InternLM/doc/code-docs/source/initialize.rst

Training Setup
==============

.. _InternLM-args:

Argument Parsing
----------------
InternLM uses the `argparse <https://docs.python.org/3/library/argparse.html>`_ library to supply commandline
configuration to the InternLM runtime. Use ``internlm.initialize.get_default_parser()`` to get InternLM's default
parser with some builtin arguments, users can add custom parameters to this parser.

.. code-block:: python

    # Get InternLM default parser
    parser = internlm.initialize.get_default_parser()
    # Add new argument
    parser.add_argument("--user_arg", type=int, default=-1, help="arguments add by user.")
    cmd_args = parser.parse_args()

.. autofunction:: internlm.initialize.get_default_parser


.. _InternLM-model-init:

Model Initialization
-------------------------

.. autofunction:: internlm.train.initialize_model

InternLM uses the field ``model_type`` and ``model`` in the config file to control model initialization process. An example model initialization configuration
can be defined as follows:

.. code-block:: python

    model_type = "INTERNLM"  # default is "INTERNLM", used to register classes and modules for model initialization
    NUM_ATTENTION_HEAD = 32
    VOCAB_SIZE = 103168
    HIDDEN_SIZE = 4096
    NUM_LAYER = 32
    MLP_RATIO = 8 / 3
    model = dict(
        checkpoint=False,  # The proportion of layers for activation aheckpointing, the optional value are True/False/[0-1]
        num_attention_heads=NUM_ATTENTION_HEAD,
        embed_split_hidden=True,
        vocab_size=VOCAB_SIZE,
        embed_grad_scale=1,
        parallel_output=True,
        hidden_size=HIDDEN_SIZE,
        num_layers=NUM_LAYER,
        mlp_ratio=MLP_RATIO,
        apply_post_layer_norm=False,
        dtype="torch.bfloat16",  # Support: "torch.float16", "torch.half", "torch.bfloat16", "torch.float32", "torch.tf32"
        norm_type="rmsnorm",
        layer_norm_epsilon=1e-5,
        use_flash_attn=True,
        num_chunks=1,  # if num_chunks > 1, interleaved pipeline scheduler is used.
    )

- The field ``model_type`` specifics the model type has been registered and to be initialized.
- The parameters in field ``model`` specific the configuration settings during model initialization.

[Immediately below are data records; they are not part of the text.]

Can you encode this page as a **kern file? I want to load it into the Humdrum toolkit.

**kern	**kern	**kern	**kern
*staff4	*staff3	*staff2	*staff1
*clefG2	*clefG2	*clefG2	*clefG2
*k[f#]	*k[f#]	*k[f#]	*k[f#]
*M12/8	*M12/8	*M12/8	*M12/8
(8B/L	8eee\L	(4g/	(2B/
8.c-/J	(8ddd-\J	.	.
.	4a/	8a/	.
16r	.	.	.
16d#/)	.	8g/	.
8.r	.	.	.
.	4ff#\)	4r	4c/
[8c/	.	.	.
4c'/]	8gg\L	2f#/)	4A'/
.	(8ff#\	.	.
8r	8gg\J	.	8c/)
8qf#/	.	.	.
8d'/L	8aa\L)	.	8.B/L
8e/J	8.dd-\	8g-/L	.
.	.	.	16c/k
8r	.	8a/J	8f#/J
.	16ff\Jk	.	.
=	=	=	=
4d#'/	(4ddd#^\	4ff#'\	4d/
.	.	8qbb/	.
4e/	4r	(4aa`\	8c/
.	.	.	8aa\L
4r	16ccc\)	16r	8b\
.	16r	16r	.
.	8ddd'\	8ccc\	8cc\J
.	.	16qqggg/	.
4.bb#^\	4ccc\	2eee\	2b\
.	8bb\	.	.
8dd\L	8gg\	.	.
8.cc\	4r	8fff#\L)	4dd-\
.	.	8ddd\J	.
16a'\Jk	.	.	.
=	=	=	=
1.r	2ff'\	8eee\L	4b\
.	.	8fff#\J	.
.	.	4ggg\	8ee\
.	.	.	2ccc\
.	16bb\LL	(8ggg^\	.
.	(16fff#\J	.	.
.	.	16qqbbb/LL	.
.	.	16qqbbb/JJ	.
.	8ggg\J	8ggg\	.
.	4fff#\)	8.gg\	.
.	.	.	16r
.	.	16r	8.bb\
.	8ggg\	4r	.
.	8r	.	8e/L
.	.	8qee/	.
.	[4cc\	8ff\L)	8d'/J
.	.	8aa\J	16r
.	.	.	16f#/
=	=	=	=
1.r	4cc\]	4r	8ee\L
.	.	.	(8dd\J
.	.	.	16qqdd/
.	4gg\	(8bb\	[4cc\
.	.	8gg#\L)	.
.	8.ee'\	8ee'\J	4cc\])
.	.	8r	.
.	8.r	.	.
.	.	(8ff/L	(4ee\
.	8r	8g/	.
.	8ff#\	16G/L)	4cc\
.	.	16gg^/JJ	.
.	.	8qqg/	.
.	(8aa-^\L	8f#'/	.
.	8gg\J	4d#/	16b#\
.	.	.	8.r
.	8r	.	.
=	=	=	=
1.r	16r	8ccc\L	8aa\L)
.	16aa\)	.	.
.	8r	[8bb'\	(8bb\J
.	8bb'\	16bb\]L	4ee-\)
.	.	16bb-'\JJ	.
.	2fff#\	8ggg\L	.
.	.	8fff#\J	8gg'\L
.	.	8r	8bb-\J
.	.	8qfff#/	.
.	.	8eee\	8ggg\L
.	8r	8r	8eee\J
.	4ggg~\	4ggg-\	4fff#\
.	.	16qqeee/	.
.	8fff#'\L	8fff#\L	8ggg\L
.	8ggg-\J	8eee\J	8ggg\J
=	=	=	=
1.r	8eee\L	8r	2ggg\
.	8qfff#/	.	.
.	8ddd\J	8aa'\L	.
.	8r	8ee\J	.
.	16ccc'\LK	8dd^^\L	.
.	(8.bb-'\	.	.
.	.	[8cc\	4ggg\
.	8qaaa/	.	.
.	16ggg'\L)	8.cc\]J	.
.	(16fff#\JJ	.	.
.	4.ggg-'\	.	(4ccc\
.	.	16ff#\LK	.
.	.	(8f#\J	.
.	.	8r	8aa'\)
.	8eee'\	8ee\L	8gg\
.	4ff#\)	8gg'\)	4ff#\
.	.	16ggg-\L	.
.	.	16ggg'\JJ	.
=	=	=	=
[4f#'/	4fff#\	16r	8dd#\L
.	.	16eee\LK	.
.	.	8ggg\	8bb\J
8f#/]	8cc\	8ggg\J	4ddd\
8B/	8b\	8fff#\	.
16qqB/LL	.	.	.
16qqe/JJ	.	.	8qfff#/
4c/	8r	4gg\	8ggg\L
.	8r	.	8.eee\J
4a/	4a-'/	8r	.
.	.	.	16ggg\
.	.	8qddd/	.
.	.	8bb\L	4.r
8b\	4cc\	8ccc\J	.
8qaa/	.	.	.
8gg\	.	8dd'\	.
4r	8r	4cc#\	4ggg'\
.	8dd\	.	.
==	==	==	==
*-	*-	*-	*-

It is worth noting that, users can define new model type, and register model's initialization function by decorater ``@MODEL_INITIALIZER.register_module``, which ``MODEL_INITIALIZER`` is an instantiated object of class ``internlm.util.registry.Registry``, the example is shown as follows.

.. code-block:: python

    MODEL_TYPE = "NEW_MODEL"

    @MODEL_INITIALIZER.register_module(module_name=MODEL_TYPE)
    def build_new_model_with_cfg(*args, **kwargs):

.. _InternLM-optim-init:

Optimizer Initialization
-------------------------

.. autofunction:: internlm.train.initialize_optimizer

.. _InternLM-dl-init:

Dataloader Initialization
-------------------------

.. autofunction:: internlm.train.get_train_data_loader

.. _InternLM-trainer-init:

Trainer Initialization
-------------------------

.. autofunction:: internlm.initialize.initialize_trainer